Poldek Pfefferberg
Poldek
Pfefferberg was instrumental in publicizing the story
of Oscar Schindler. He and his wife Ludmilla were saved by
Schindler - the rest of his family was not as lucky.
Almost 100 perished including his parents, sister and
brother-in-law.
One day, in November 1939, a man knocked on the door, and
Pfefferberg thought it was the Gestapo. It wasn't. It was
Oscar Schindler, a German businessman who had purchased an
enamelware factory that had been confiscated from Jews.
Schindler had come to ask Pfefferberg's mother, an
interior designer, to redecorate his new apartment.
"I was hiding in the next room", Pfefferberg
later said, "but listening to Schindler, I knew he
wasn't Gestapo.
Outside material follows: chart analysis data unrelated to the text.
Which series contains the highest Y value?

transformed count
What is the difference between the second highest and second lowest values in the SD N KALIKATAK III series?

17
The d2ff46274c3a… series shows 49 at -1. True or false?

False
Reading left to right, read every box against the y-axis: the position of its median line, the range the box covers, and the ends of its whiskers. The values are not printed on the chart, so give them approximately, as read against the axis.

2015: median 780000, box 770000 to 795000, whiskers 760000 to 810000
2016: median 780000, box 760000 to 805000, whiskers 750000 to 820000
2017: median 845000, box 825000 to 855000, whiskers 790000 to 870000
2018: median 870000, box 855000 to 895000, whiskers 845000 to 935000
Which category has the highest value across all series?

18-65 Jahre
Even then I could tell he was a good man.
I began to talk to him and we became friends."
He began to work a little for Schindler, procuring rare
commodities for him on the black market. In 1940, he met
Ludmila Lewinson, and the two were married in the Crakow
ghetto, where Jews were confined. They subsequently worked
for Oscar Schindler in his factory.
Schindler promised the Jews who worked for him that they
would never starve, that he would protect them as best he
could. And he did, building his own workers barracks on
the factory grounds to help alleviate the sufferings of
life in the nearby Plaszow labor camp. He gave safe haven
to as many Jewish workers as possible, insisting to the
occupying Nazi officials that they were essential
workers, a status that kept many from certain death.
"Oscar Schindler was a modern Noah", Pfefferberg
said, "he saved individuals, husbands and wives and
their children, families. It was like the saying: To save
one life is to save the whole world. Schindler called us
his children. In 1944, he was a very wealthy man, a
multimillionaire. He could have taken the money and gone to
Switzerland ... he could have bought Beverly Hills.
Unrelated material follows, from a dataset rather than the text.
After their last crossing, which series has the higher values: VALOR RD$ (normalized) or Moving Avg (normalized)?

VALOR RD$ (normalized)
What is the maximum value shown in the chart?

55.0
But instead, he gambled his life and all of his money to
save us ..."
After the Liberation in Mai, 1945, Poldek and Ludmila had
gone first to Budapest and eventually to Munich where
Poldek - a physical education instructor before the
war - organized a school for displaced children. Oscar
Schindler, too, had settled in Munich where his best
friends, the people he regarded as "his
children", were the Jews he had helped survive.
It was there, in the midst of a card game, that Poldek
Pfefferberg made his promise, vowing he would tell the
world what had happened, how even on the days when the air
was black with the ashes from bodies on fire, there was
hope in Crakow because Oscar Schindler was there: "You
protect us, you save us, you feed us - we survived the
Holocaust, the tragedy, the hardship, the sickness, the
beatings, the killings! We must tell your story ..."
Poldek Pfefferberg spent 40 years trying to drum up
interest in the Schindler-Story - and the story was told
so the whole world knew it by heart.